In 1945, Benchley was in about a dozen films in Hollywood, including the Bob Hope-Bing Crosby Road to Utopia and Weekend at the Waldorf with Ginger Rogers, Lana Turner, Walter Pidgeon, and Van Johnson. In October of that year, he returned to his home in Scarsdale, New York, and was working on some radio shows when he suffered a stroke. Hospitalized at Columbia Presbyterian Medical Center in New York City, he died there a week later, on November 21, 1945, at the age of fifty-six, and his death was attributed to a cerebral hemorrhage.

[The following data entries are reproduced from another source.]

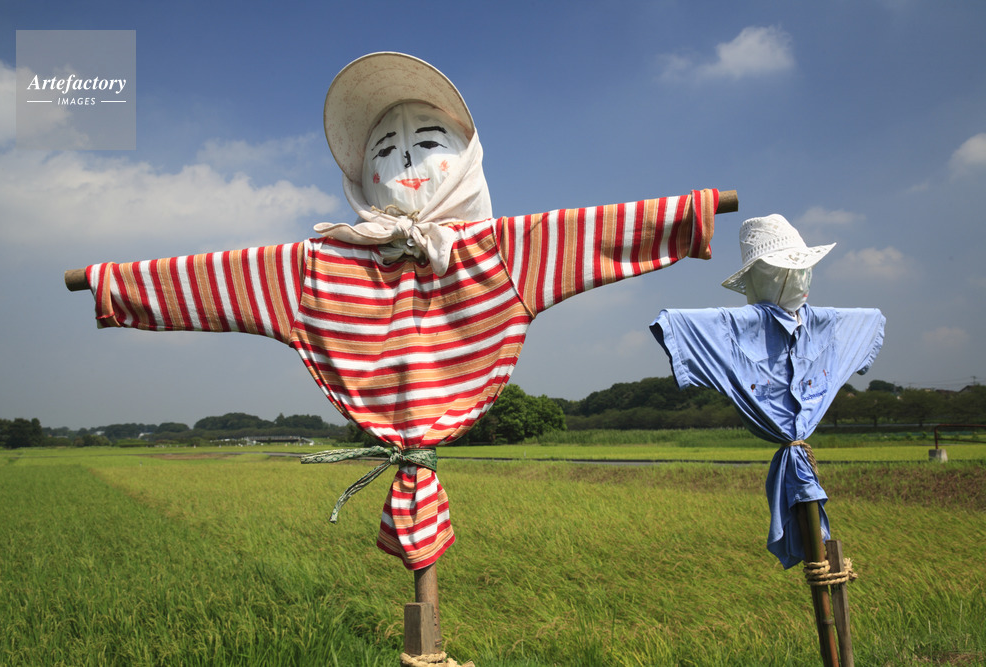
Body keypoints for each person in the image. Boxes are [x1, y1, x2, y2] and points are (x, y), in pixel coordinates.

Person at [78, 52, 722, 570]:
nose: (407, 160)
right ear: (361, 176)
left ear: (467, 161)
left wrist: (690, 216)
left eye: (429, 142)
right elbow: (208, 279)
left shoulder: (505, 251)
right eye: (384, 150)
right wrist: (114, 285)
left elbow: (601, 231)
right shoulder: (314, 269)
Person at [650, 214, 885, 566]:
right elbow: (674, 323)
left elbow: (871, 320)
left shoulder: (831, 325)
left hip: (800, 447)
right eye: (784, 271)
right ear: (760, 278)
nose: (798, 278)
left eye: (802, 269)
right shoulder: (731, 330)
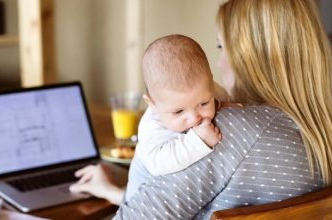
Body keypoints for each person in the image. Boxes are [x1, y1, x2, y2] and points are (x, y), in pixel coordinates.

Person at [74, 0, 332, 219]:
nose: (218, 64)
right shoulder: (330, 131)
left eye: (221, 47)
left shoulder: (228, 132)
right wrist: (114, 192)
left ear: (250, 57)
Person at [70, 34, 231, 202]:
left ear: (210, 83)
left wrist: (225, 104)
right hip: (141, 198)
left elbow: (222, 96)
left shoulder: (206, 88)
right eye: (178, 112)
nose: (194, 118)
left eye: (203, 103)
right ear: (152, 103)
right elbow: (158, 164)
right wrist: (199, 141)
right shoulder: (152, 126)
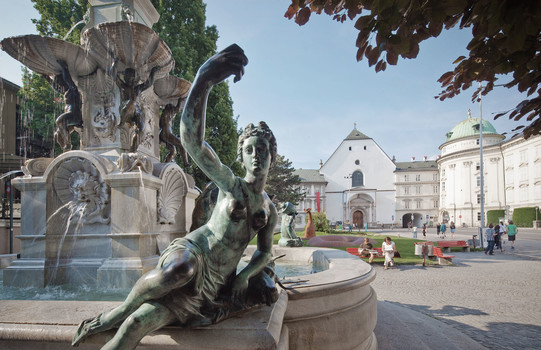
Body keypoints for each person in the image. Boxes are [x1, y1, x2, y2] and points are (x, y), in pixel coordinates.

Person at [72, 44, 279, 350]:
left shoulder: (269, 209)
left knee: (137, 325)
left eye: (262, 149)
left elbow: (265, 252)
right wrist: (204, 79)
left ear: (273, 155)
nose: (256, 156)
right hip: (194, 253)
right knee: (179, 272)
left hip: (213, 283)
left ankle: (126, 318)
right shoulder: (229, 184)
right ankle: (120, 309)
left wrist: (244, 277)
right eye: (249, 150)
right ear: (242, 157)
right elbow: (192, 141)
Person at [52, 60, 83, 152]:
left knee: (59, 121)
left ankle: (68, 144)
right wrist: (44, 76)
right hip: (70, 117)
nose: (58, 86)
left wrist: (64, 68)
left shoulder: (72, 89)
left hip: (75, 115)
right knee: (57, 135)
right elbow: (53, 86)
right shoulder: (65, 92)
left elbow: (67, 79)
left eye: (59, 83)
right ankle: (66, 151)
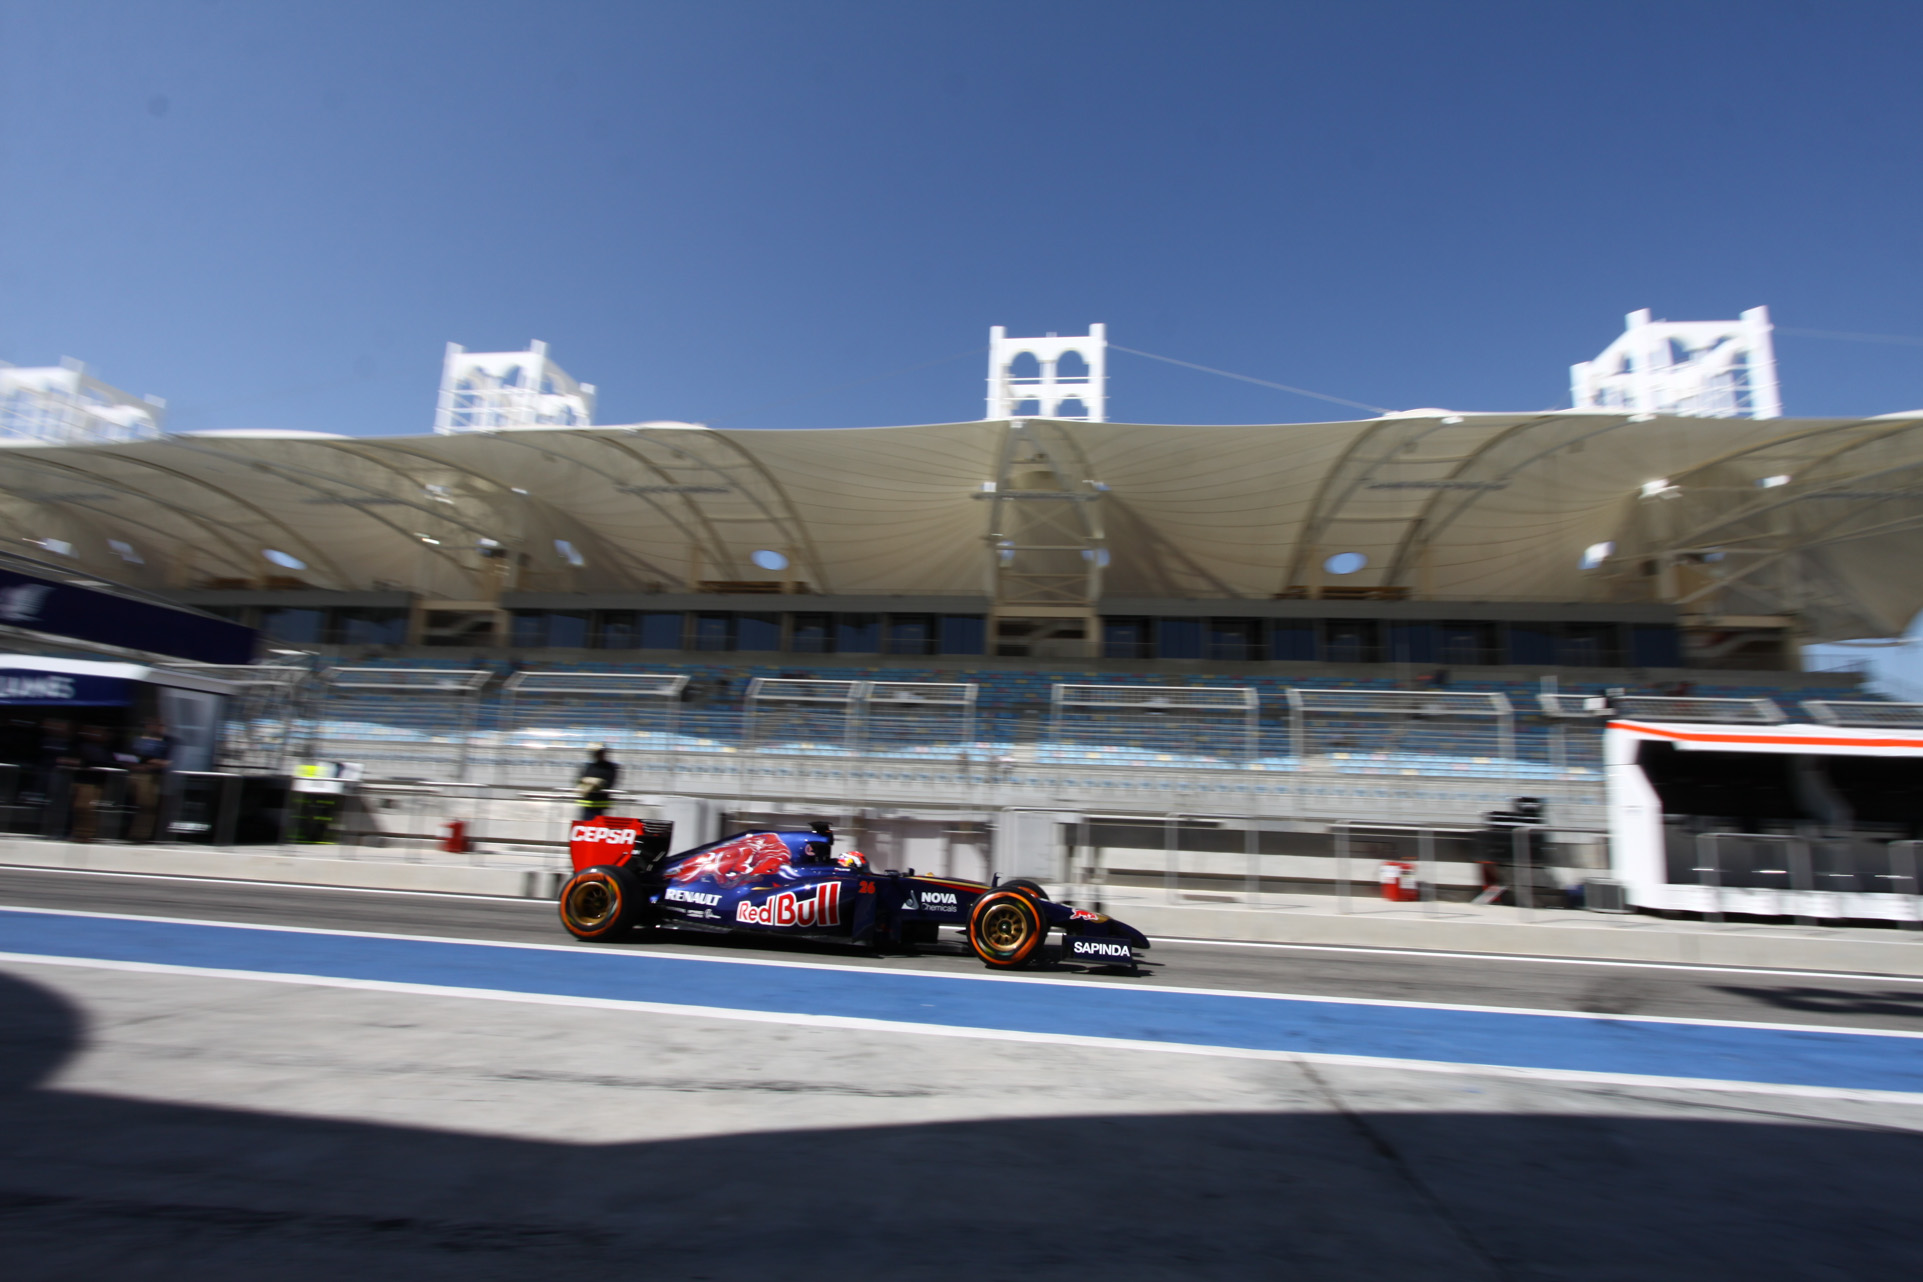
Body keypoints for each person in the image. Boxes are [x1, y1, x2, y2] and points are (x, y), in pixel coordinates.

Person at [126, 719, 174, 843]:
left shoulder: (169, 741)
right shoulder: (137, 739)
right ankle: (129, 832)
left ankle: (141, 835)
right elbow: (130, 757)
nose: (159, 728)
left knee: (147, 806)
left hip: (153, 777)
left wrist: (152, 764)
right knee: (134, 805)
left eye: (161, 725)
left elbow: (169, 762)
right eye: (155, 725)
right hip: (133, 775)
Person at [574, 744, 619, 821]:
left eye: (599, 752)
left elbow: (608, 783)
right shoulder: (589, 766)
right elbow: (581, 780)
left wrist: (595, 782)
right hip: (587, 804)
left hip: (600, 804)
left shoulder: (610, 767)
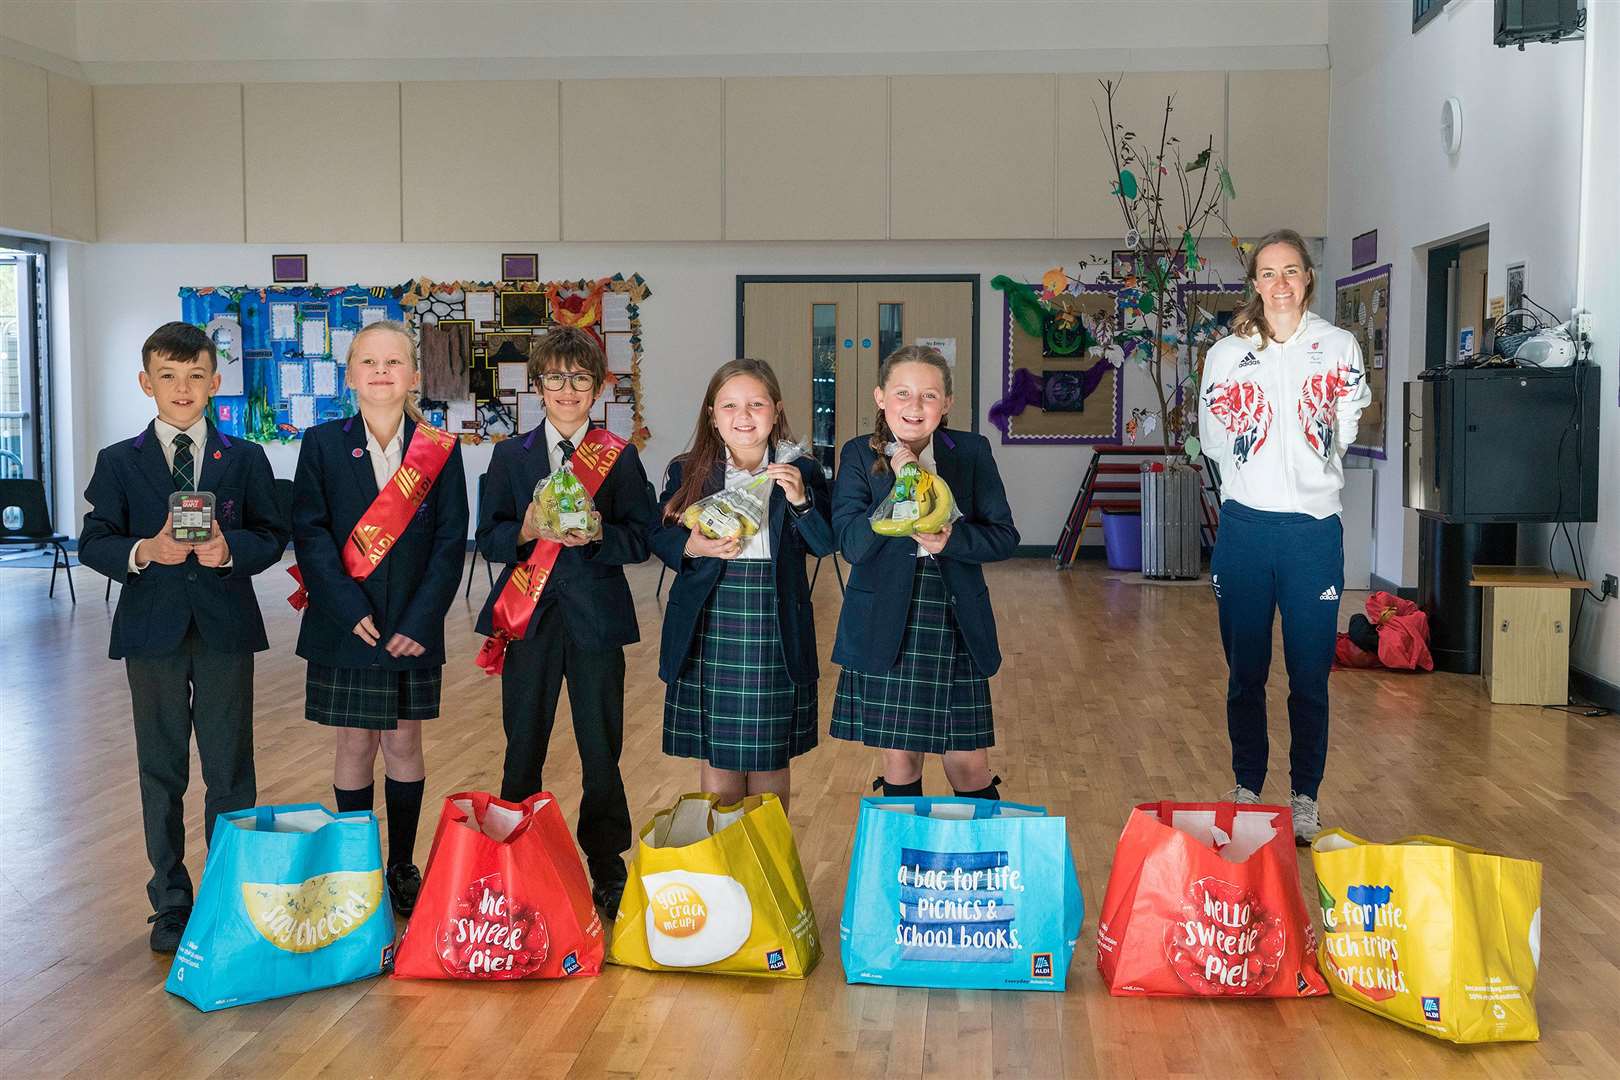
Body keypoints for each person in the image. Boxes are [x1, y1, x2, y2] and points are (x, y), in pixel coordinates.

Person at [79, 321, 289, 951]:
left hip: (225, 630)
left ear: (215, 383)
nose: (182, 387)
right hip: (152, 634)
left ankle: (229, 891)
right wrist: (146, 551)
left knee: (230, 769)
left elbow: (270, 536)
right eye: (168, 376)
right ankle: (170, 899)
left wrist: (229, 552)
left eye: (196, 375)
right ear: (146, 383)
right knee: (161, 768)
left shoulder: (245, 459)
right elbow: (95, 540)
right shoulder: (119, 461)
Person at [1197, 227, 1372, 844]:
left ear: (1307, 280)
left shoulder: (1339, 346)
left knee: (1308, 674)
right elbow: (1216, 442)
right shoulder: (1225, 355)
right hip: (1246, 531)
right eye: (1268, 273)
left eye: (1291, 271)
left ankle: (1304, 797)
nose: (1280, 284)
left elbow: (1345, 426)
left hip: (1313, 536)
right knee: (1246, 670)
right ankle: (1248, 784)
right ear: (1254, 284)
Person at [474, 327, 655, 914]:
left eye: (580, 379)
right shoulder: (510, 456)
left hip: (596, 620)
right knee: (522, 741)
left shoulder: (619, 457)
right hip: (528, 618)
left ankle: (606, 862)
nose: (568, 390)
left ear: (597, 387)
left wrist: (601, 535)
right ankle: (512, 857)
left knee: (600, 745)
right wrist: (526, 530)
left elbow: (642, 537)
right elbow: (489, 537)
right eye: (556, 378)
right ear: (538, 385)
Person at [289, 319, 467, 914]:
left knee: (404, 740)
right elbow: (309, 534)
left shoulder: (439, 449)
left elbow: (450, 542)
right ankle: (357, 863)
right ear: (350, 376)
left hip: (411, 625)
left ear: (414, 375)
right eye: (369, 362)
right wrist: (343, 606)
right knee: (353, 742)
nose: (382, 372)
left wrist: (422, 620)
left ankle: (401, 865)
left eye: (394, 362)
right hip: (346, 621)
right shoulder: (321, 444)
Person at [828, 345, 1019, 799]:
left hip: (954, 620)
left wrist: (954, 540)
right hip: (885, 621)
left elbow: (1003, 536)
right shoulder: (858, 454)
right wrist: (904, 480)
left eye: (929, 396)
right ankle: (906, 868)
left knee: (970, 764)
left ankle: (975, 866)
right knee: (900, 757)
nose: (915, 407)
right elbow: (852, 545)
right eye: (902, 393)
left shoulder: (970, 451)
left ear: (947, 404)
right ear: (880, 398)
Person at [650, 358, 833, 814]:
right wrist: (692, 547)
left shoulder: (802, 471)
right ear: (712, 413)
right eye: (730, 405)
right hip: (710, 620)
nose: (744, 416)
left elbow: (825, 544)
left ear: (776, 410)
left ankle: (766, 869)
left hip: (774, 623)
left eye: (756, 404)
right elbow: (660, 534)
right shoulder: (688, 469)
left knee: (771, 760)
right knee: (720, 759)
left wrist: (800, 502)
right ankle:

Benchley was cremated and the remains buried privately in a family plot on Nantucket Island. His family decided not to use an epitaph he had written for his gravestone: “This is all over my head.”
AGATHA CHRISTIE
Agatha Christie is the bestselling novelist of all time, according to the Guinness Book of World Records, and the most translated author in world history, according to UNESCO—and that adds up to a lot of bodies in the library. Known primarily for her sixty-six murder mystery novels and numerous short stories, as well as six romances under the pen name Mary Westmacott, Christie was born Agatha Mary Clarissa Miller to a wealthy family in Torquay, Devonshire, on September 15, 1890.